Anschließend rauchte meine Mutter ihre wohlverdiente Zigarette und sagte siegesgewiss: „Dat wird ’n Junge.“
James Hubert Bond kratzte sich am Kinn. „Wieso dat denn?“
„Du hast die Socken noch an. Dat wird unser kleiner Atze!“
Am 27. September 1965 um 6.05 Uhr wurde ich als Beweisstück jener steilen These an die frische Luft gesetzt. Viele Erinnerungen an meine Zeit vor der Geburt habe ich nicht mehr, aber meine Begeisterung für Champagner ist geblieben. Gute Arbeit, Papa, wie mit dem Ohr gemalt!
Während „meiner“ Schwangerschaft wurde meinen Eltern klar, dass die Zweizimmerwohnung an der Wattenscheider Straße für vier Leute auf Dauer zu klein sein würde. Was tun? 1965 war Wohnraum knapp, und längst nicht alle Buden hatten Heizung, Toilette oder gar ein Badezimmer.
Meine Oma hatte die rettende Idee: „Kommt doch alle zu mir ins schöne Münsterland! Seit mein Heinrich tot ist, wohn ich in dem großen Haus ja ganz alleine. Dann kommt wenigstens wieder Leben in die Bude, und die Kinder sehen auch mal Kühe statt Autos.“ Für Oma war das Ruhrgebiet eine einzige große Zechenkolonie, ein Albtraum in Schwarz-Weiß.
Meine Eltern nahmen dankend an. Der Umzug ins Münsterland dauerte allerdings etwas, weil Papa für die Firma noch einen Großauftrag zu erledigen hatte.
Damals waren die meisten Frauen noch unbekümmerter unterwegs, was das Kinderkriegen anging. Heute ist eine Schwangerschaft ja eine Art wissenschaftlich-esoterisches Großprojekt, das umfangreiches Wissen in Ernährungslehre und wenigstens ein Grundstudium der Allgemeinmedizin erfordert. Die junge, moderne Mutter des Jahres 2022 ist mit allen Wassern gewaschen. Resonanztherapie, Beckenatmung, Spitzkopfyoga, Friedensschwimmen, ganzheitliches Gebären, Singen mit Buckelwalen … die Möglichkeiten sind unendlich. Wunderbar!

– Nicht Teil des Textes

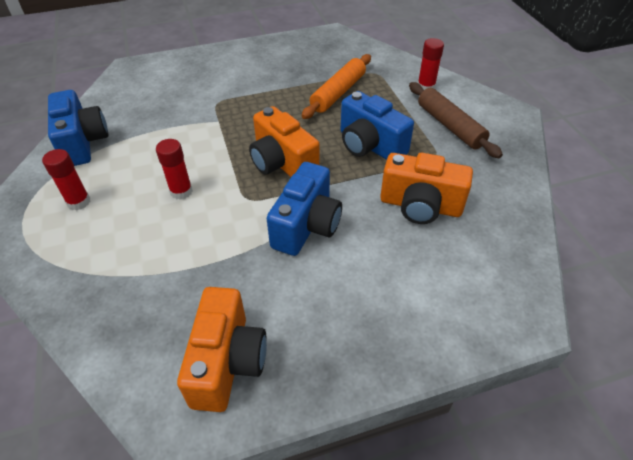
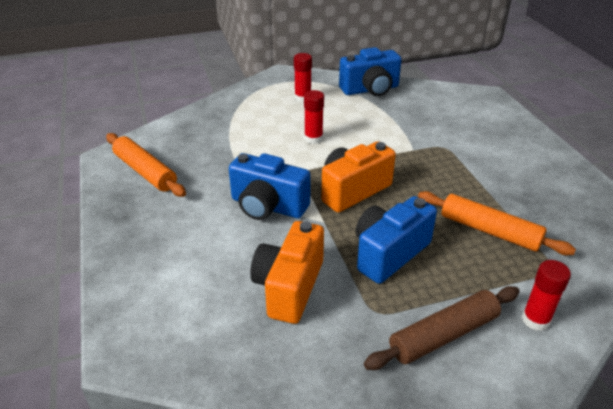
camera: 90 degrees right, 10 degrees down
(227, 362) = (145, 172): orange camera -> orange rolling pin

Das einzige Thema, das dies noch überstrahlt, ist das „Wo“: Wo soll das Kind geboren werden? Im Kreißsaal, auf der Rasenplane im Wald, unter Wasser, in der Präsidentensuite des Adlon, im Bällebad bei Ikea, im Wald hockend, im Geburtenkloster, umgeben von Shaolin-Mönchen …?

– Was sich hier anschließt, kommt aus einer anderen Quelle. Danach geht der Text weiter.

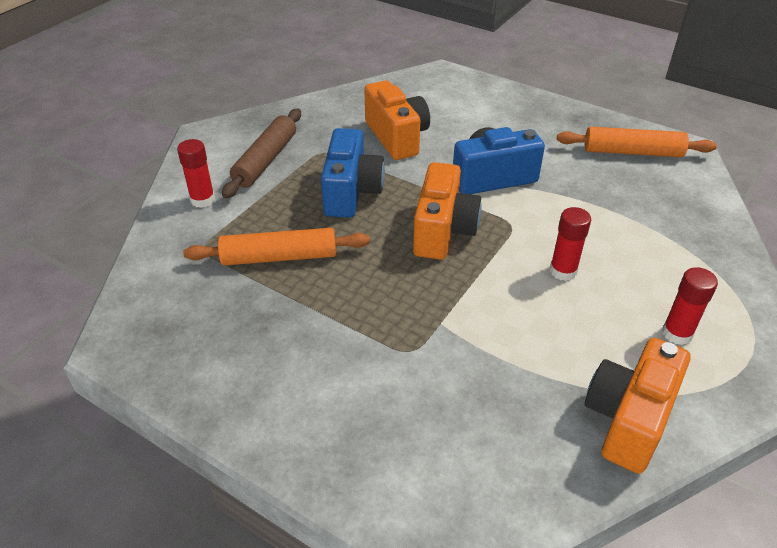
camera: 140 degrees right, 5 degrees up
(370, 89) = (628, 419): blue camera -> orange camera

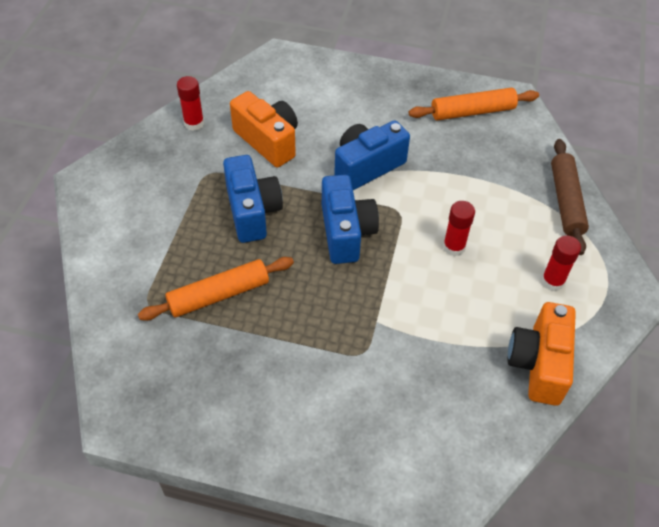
camera: 20 degrees left, 10 degrees up
(202, 200) = (121, 253): red glue stick -> red glue stick (194, 123)
(266, 160) = (159, 195): brown rolling pin -> brown rolling pin (566, 201)
(443, 231) = (346, 232): orange camera -> blue camera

1965 war die Sache dagegen klar. In Essen wurden Geburten im Elisabethkrankenhaus erledigt, und zwar im erbswurstgrün gekachelten Kreißsaal, mit robustem Gullyschacht in der Mitte der sterilen Hölle.
Geburtsvorbereitung gab’s damals jedoch auch schon. Exakt eine Stunde vor der Geburt erschien die berühmt-berüchtigte Brachialhebamme Mechtild mit ihren Riesenpranken im Kreißsaal. Unhöflich, aber bestimmt, gab sie meiner armen Mutter knappe Anweisungen: „Brüll nicht so rum, immer schön drücken, und für alle Fälle hab ich hier noch ein Beißholz!“
Mit dieser rustikalen pädagogischen Art hatte die eiserne Mechtild schon etwa tausend unschuldigen Babys den Sprung ins Leben gründlich versaut. So auch in meinem Fall. Hatte ich eben noch gemütlich in meiner warmen Höhle bei Kaffee und Mutterkuchen gesessen, so wurde ich nun, wenige Pressattacken später, durch einen viel zu kleinen Geburtstunnel ungefragt in die kalte, raue Welt befördert. Scheiße, war das kalt! Und hell. Und ungemütlich. Zudem schnitt ein mir völlig unbekannter Arzt eigenmächtig meine Nabelschnur durch. Schön ist was anderes. Wie meine Mama immer sagte: Es ist nicht alles Kind, was rauskommt!
Es gab aber auch Schönes zu entdecken. Die zauberhafte Frau, die mich rausgedrückt hatte, war äußerst lieb zu mir. Ihre Riesenbrüste beeindruckten mich sowohl ästhetisch als auch von der Konsistenz her, zudem kam ein herrliches Getränk aus den wunderbaren Dingern. Meine Mutter roch gut, sie war warm und gab mir Nahrung. Ich war schockverliebt. Nie wieder würde ich jemand mehr lieben können! Und so beschloss ich bereits in diesem frühen Stadium meines Lebens, das hinreißende Geschöpf spätestens an meinem achtzehnten Geburtstag zu heiraten. Top-Olle!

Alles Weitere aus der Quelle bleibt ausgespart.